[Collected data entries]

##############################

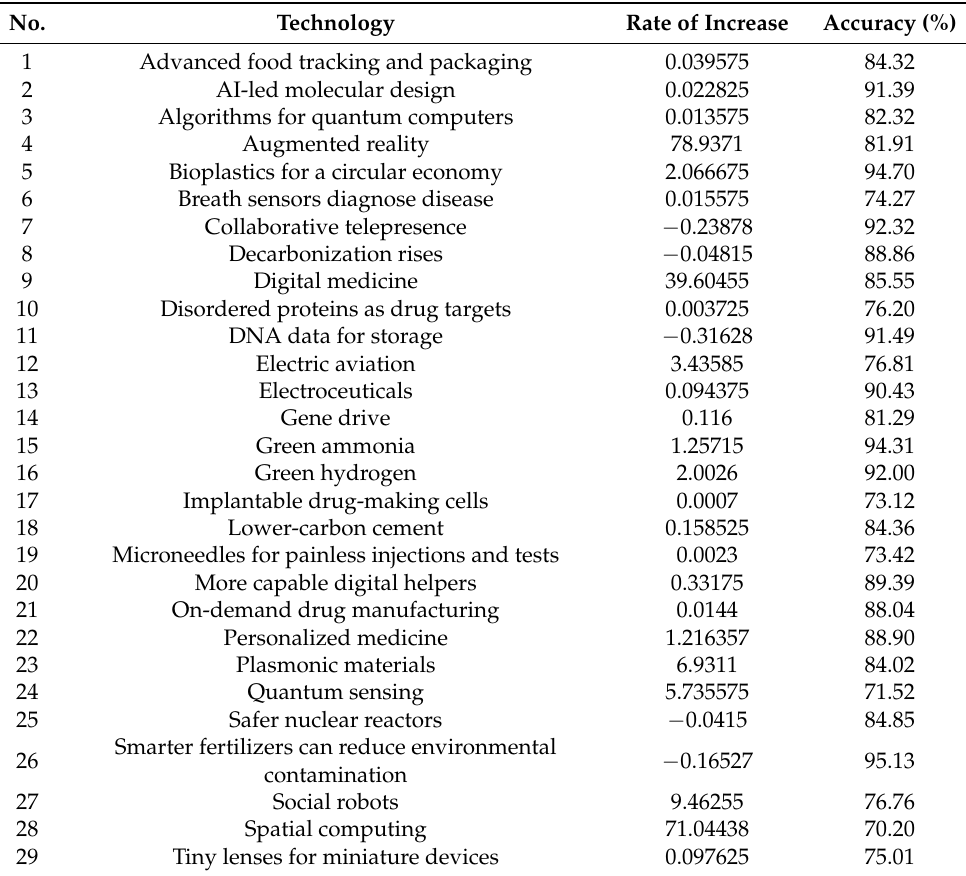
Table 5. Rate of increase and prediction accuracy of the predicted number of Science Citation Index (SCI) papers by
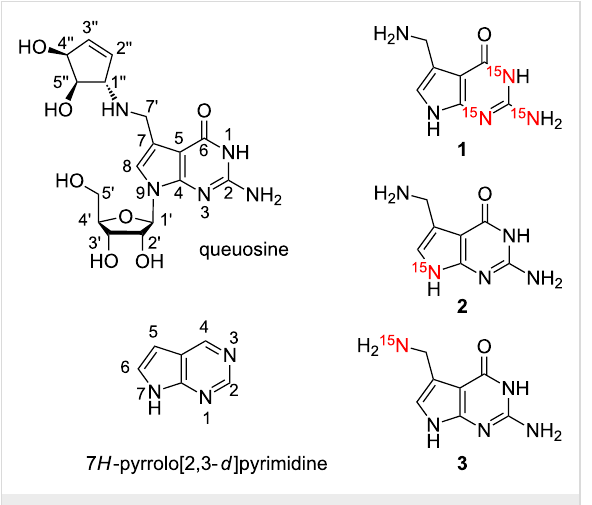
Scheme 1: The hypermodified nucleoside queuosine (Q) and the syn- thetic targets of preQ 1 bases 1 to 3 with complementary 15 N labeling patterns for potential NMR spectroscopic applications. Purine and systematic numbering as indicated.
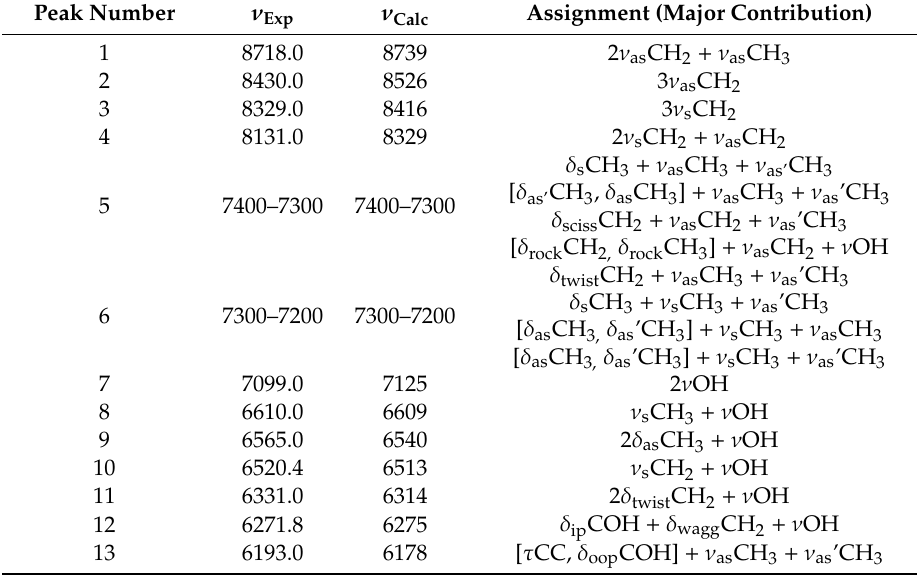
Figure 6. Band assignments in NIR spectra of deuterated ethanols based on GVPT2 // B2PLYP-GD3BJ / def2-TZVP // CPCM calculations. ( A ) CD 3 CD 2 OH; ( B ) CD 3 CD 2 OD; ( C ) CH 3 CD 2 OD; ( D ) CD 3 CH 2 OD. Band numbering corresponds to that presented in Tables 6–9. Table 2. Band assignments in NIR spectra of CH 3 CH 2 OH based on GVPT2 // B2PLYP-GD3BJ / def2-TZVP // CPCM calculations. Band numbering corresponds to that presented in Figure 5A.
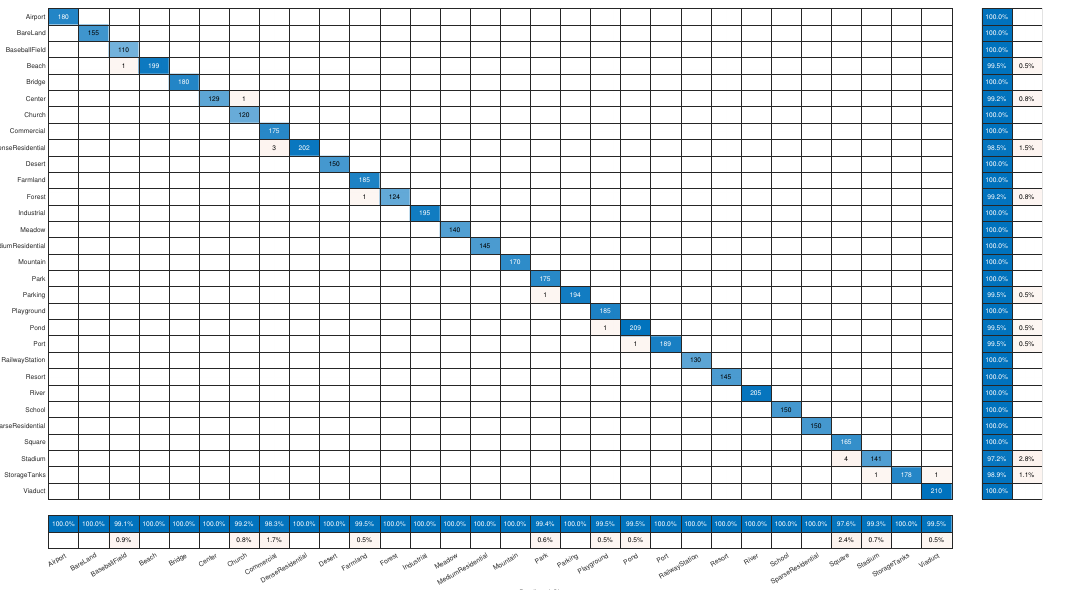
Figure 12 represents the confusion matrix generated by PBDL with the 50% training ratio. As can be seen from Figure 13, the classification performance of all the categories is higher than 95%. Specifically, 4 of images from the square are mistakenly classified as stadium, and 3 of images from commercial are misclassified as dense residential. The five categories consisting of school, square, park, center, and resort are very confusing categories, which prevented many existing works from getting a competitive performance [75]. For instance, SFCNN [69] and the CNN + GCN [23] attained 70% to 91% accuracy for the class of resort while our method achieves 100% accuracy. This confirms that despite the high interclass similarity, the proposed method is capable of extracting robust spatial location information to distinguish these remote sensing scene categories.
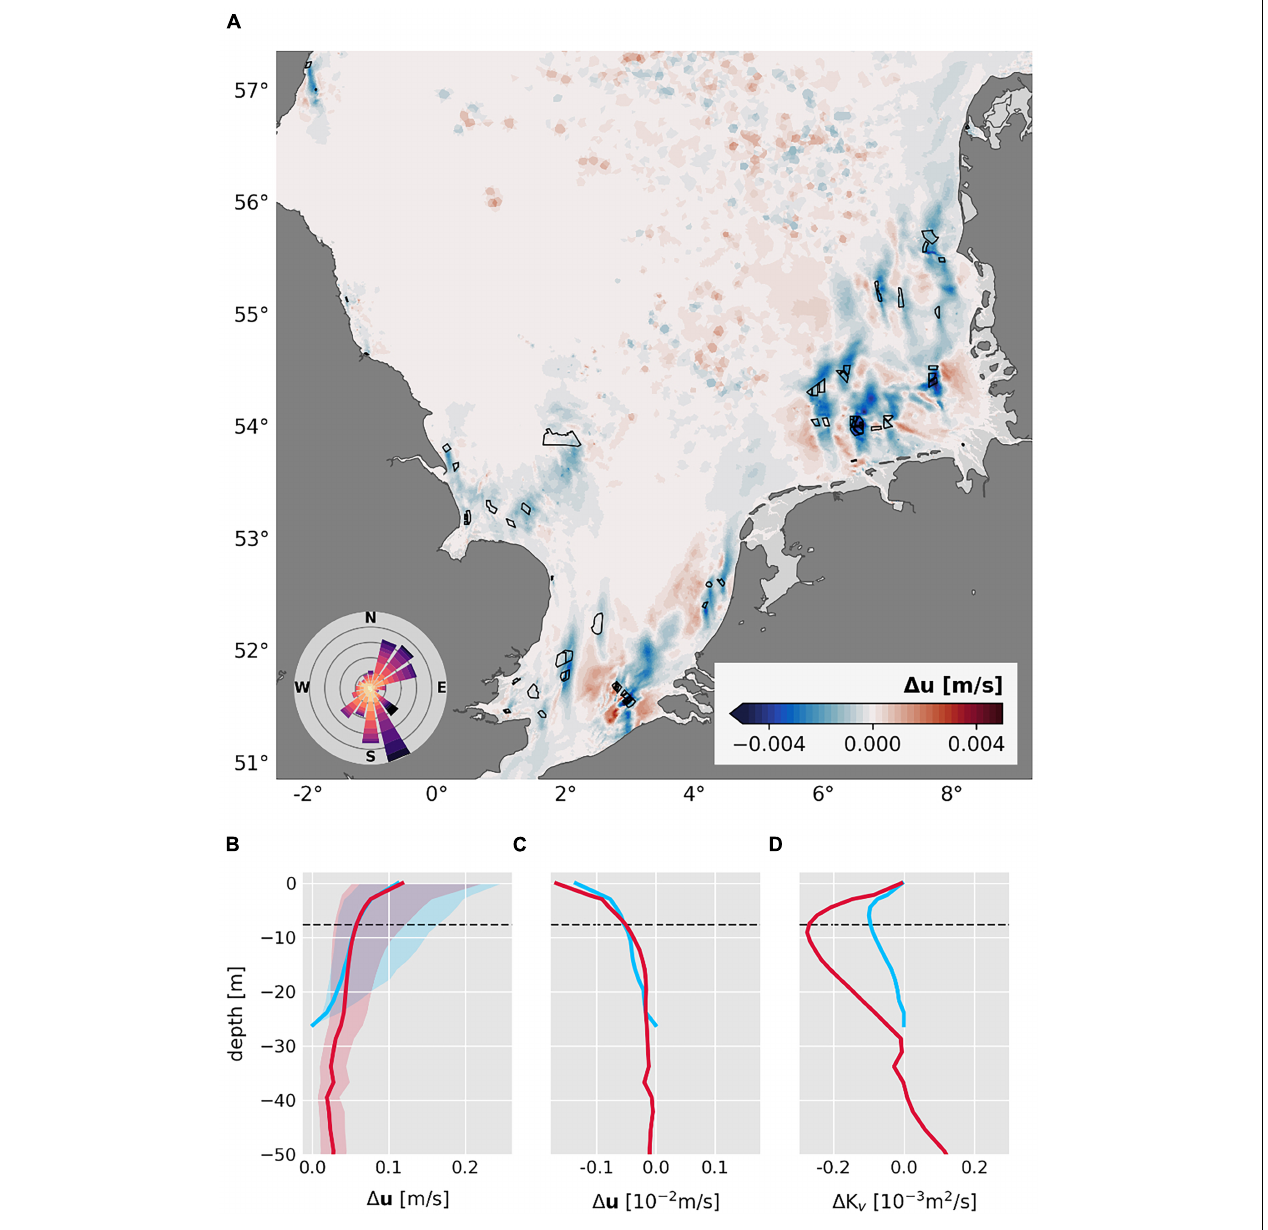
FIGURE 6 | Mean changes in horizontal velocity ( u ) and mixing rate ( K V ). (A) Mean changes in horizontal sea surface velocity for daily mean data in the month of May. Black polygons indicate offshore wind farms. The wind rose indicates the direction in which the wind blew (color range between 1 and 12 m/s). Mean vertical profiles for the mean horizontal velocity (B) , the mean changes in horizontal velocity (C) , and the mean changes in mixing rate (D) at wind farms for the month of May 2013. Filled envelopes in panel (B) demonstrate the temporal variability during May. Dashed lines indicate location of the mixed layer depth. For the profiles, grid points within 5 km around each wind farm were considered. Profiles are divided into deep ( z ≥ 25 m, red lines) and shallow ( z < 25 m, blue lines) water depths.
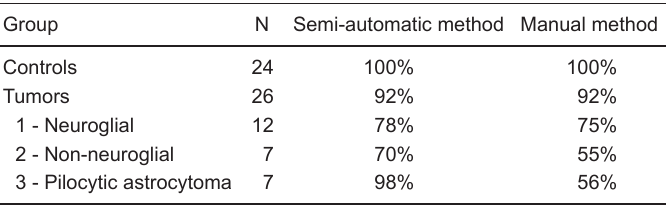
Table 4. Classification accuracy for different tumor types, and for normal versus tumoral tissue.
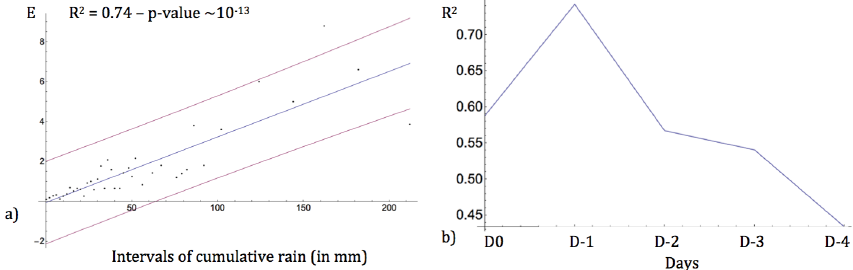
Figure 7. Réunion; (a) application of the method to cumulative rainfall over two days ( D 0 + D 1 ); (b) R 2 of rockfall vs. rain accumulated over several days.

##############################

Write out only the lines from the one that contains "FIGURE 6 | Mean" through the last line of the records above, both included, word for word and without the pictures.

FIGURE 6 | Mean changes in horizontal velocity ( u ) and mixing rate ( K V ). (A) Mean changes in horizontal sea surface velocity for daily mean data in the month of May. Black polygons indicate offshore wind farms. The wind rose indicates the direction in which the wind blew (color range between 1 and 12 m/s). Mean vertical profiles for the mean horizontal velocity (B) , the mean changes in horizontal velocity (C) , and the mean changes in mixing rate (D) at wind farms for the month of May 2013. Filled envelopes in panel (B) demonstrate the temporal variability during May. Dashed lines indicate location of the mixed layer depth. For the profiles, grid points within 5 km around each wind farm were considered. Profiles are divided into deep ( z ≥ 25 m, red lines) and shallow ( z < 25 m, blue lines) water depths.
Table 4. Classification accuracy for different tumor types, and for normal versus tumoral tissue.
Figure 7. Réunion; (a) application of the method to cumulative rainfall over two days ( D 0 + D 1 ); (b) R 2 of rockfall vs. rain accumulated over several days.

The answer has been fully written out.